Fue un tiempo en el que
las calles se veían perturbadas a diario por la violencia de los proetarras y
por la respuesta de los no menos violentos integrantes del Batallón Vasco
Español; en el que las órdenes castrenses eran ladradas y todo parecía dominado
por la ignominia, la tristeza y el desarraigo que experimentaban unos jóvenes
que, arrancados de sus lugares de residencia, eran obligados a permanecer
durante más de un año bajo la férula militar. Aquel chico llamado Antonio Muñoz
Molina venía de la provincia de Jaén y pronto iba a darse cuenta de que la mili
“iba a parecerse mucho no a las historias embusteras que me habían contado mis
tíos y mi padre, sino a aquella angustia, a aquella tristeza ilimitada y
monótona de la cobardía infantil, a la vulnerabilidad de no atreverme a salir a
la calle por miedo a que los más grandes me pegaran, a la conciencia humillada
de no ser fuerte ni temerario ni ágil”. Lo vistieron con una ropa ridícula, más
desangelada que imponente; aprendió con muchas dificultades a desfilar (“Los
pasos humanos sometidos a un ritmo de maquinaria hidráulica”); se acostumbró al
espectáculo cotidiano de las humillaciones (“Lo que yo quería no era acabar con
los verdugos, sino merecer su benevolencia”); repitió las frases y los
comportamientos de quienes lo rodeaban (“No era nada fácil resistir el embate
obstinado de la tontería”); fue incapaz de manejar con un mínimo de destreza
ningún arma de fuego (habla de su “récord inverso durante los ejercicios de
tiro”); tuvo sus más y sus menos con el iracundo sargento Valdés (quien
acostumbraba a moverse por el cuartel “con tumulto mular”); se acomodó como
pudo a aquella atmósfera enrarecida en la que “todo era espeso e interminable,
la mili y el invierno, el aburrimiento y la lluvia”; presenció vilezas,
arbitrariedades y sadismos para las que se encontraría difícil justificación
fuera del mundo militar (“Nada enciende más la crueldad de los canallas que la
indefensión absoluta de sus víctimas”); y, sobre todo, observó con mucha
atención para después contar, que es lo que hacen los escritores de raza.

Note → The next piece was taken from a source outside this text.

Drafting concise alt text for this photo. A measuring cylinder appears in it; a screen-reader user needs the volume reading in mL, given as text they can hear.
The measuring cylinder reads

Ardor guerrero se convierte así en un
documento impagable sobre la naturaleza humana, sobre la forma en que todos
podemos convertirnos en víctimas y en verdugos. Cualquiera que haya hecho la
mili encontrará en este volumen un retrato fidedigno de lo que sintió en
aquellos meses, de las melancolías de sus tardes de domingo, de las imaginarias
atroces, de los abusos perpetrados por psicóticos o dipsómanos con galones, de
la soledad en compañía, de la sensación de pérdida de tiempo, del sinsentido.
Contadas, además, con la prosa excelente de Antonio Muñoz Molina, esas
experiencias se convierten en un libro en el que merece la pena sumergirse.